2) The US only has two political parties worth noting. In the UK, it's frequent for seats to be won without an absolute majority (i.e. less than 50% of the FPTP vote). In the US, it's very rare. The result is that the threshold for minority representation in a PR system is higher, exacerbating the problem of constituency size.
3) While gerrymandering is a real problem, I'm skeptical when the evidence for increased Republican adeptness at it is that Republicans keep getting elected despite the voters being more Democratic. The same election problem applies to governors and senators, and they're elected not by districts but by states. State borders don't change. They can't be gerrymandered. Whatever's causing this, it's more deep-set than gerrymandering alone.
no subject
Date: 2018-02-08 02:07 pm (UTC)The point about PR and distance from the electorate is interesting. How much of the role of a glorified social worker do Federal Representative's have to take on? How easy is it for them to take the temperature on particular issues from their consituents is it without having to go round and door knock on every house?

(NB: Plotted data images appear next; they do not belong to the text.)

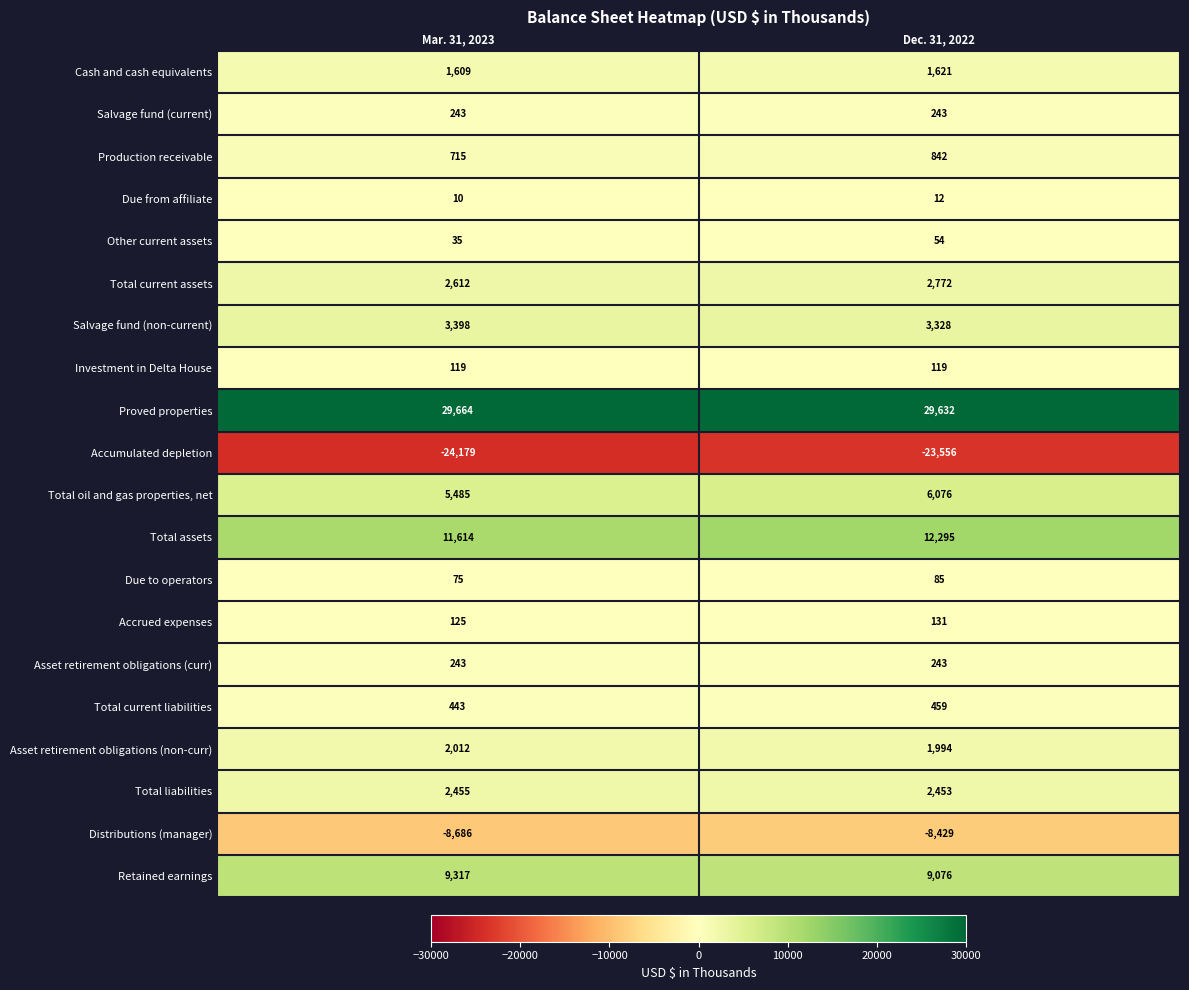

What is the minimum value for Asset retirement obligations (curr)?

243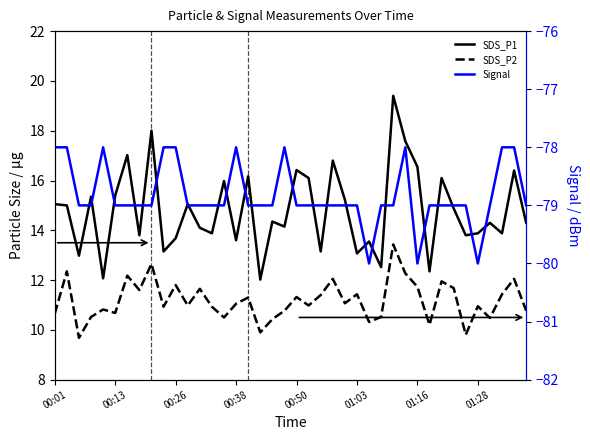

The value of SDS_P1 at 9 is 13.2. True or false?

True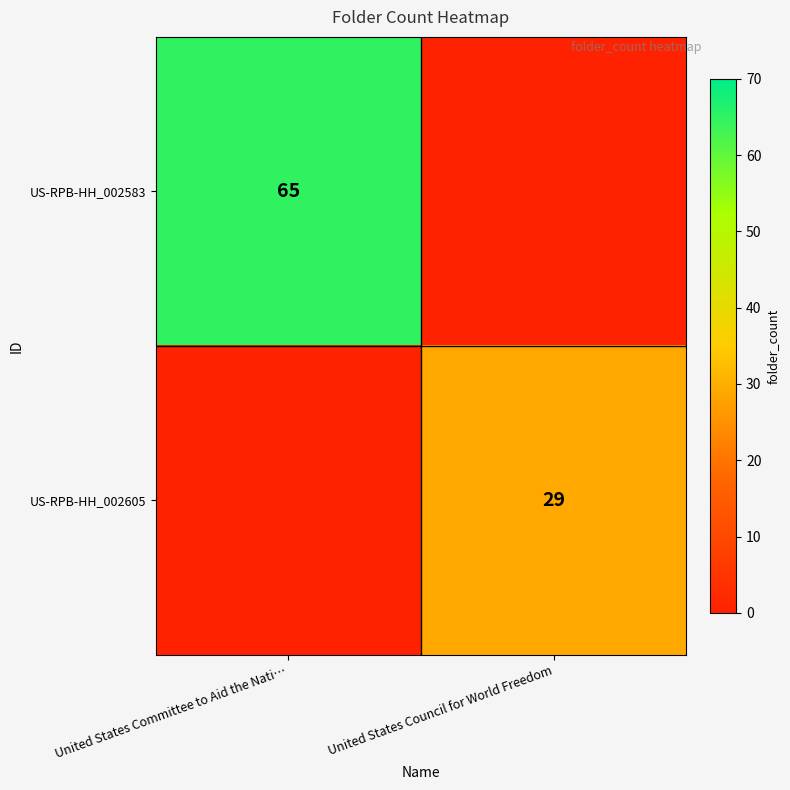

True or false: US-RPB-HH_002583 has a value of 88 at United States Committee to Aid the Nati….

False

Rather than using STV which relies on multi-member constituencies you could use the Additional Member System using each state as the top-up region. The single-member constituencies would grow a little but not vastly and the US already seems okay with Senators representing a whole state.
Perhaps the real difference that some form of PR would make would be if it were common at local and state levels and therefore allow smaller parties and political coalitions to get some practical influence on policy build up sufficient support to gain seats in the House, or at least threaten to. That's perhaps nearly as valuable. UKIP has been a very successful political party without winning a single seat at a UK general election in about twenty years.
Nate Silver's outfit have been writing a lot about gerrymandering in the US but, sadly, I've not had the time to read most of it.
no subject
Date: 2018-02-08 04:58 pm (UTC)You ask how the US handles constituency surgeries. Differently. Because of the size of our districts, all Congressfolk have very large staffs, with established district offices (often several, in geographically large districts) as well as in Washington. They handle the constituent interface. Personal interactions with Congressfolk take place mostly at large open public meetings, usually known as Town Halls (after the name of the traditional public business forums in New England). You may have read of various Republicans hastily cancelling these after being shouted down at them by angry constituents.
In California, where the state legislative districts are about the same size as our federal congressional districts, the legislators handle things the same way. It's probably different in other states with smaller legislative districts. And you're right, PR might work best at the state level in those states. (There are a few cities trying it for municipal elections.)
You suggest that an AMS wouldn't increase the size of the individual-member districts very much. I'm not so sure. In the Bundestag, 50% of the members are top-offs; at Holyrood, it's about 43%. That would mean, without increasing the membership of Congress, approximately doubling the size of our already enormous districts.